**Input data**

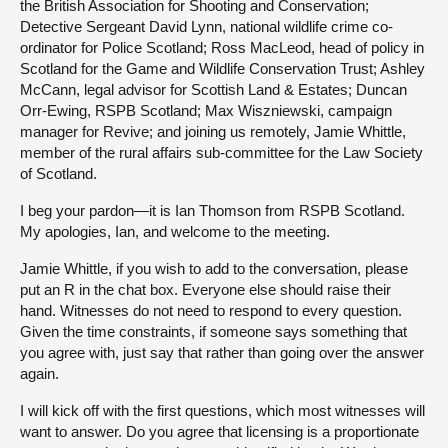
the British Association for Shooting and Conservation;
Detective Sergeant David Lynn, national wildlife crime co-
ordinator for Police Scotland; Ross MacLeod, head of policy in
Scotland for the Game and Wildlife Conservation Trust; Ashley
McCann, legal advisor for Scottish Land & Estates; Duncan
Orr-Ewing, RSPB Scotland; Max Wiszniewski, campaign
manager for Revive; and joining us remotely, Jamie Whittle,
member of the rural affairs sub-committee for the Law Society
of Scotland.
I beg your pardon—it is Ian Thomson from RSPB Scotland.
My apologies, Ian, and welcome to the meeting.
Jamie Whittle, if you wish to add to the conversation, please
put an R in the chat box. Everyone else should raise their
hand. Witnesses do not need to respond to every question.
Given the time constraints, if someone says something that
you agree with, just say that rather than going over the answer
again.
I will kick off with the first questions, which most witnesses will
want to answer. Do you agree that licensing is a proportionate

...

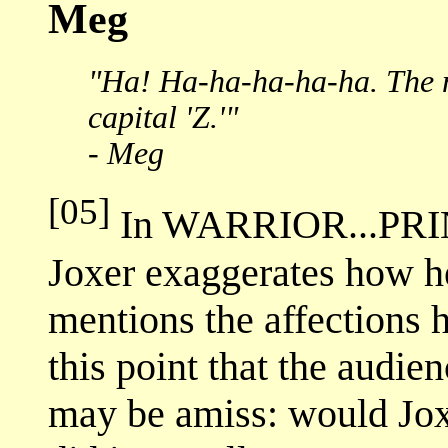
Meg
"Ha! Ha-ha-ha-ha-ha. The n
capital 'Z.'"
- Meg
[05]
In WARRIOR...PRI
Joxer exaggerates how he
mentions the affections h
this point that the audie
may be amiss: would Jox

**Exercise instructions**
There is a run of lines above from the one with "Given the time" to the one with "want to answer."; print exactly that run, both ends included, and nothing else.

**Written response**
Given the time constraints, if someone says something that
you agree with, just say that rather than going over the answer
again.
I will kick off with the first questions, which most witnesses will
want to answer. Do you agree that licensing is a proportionate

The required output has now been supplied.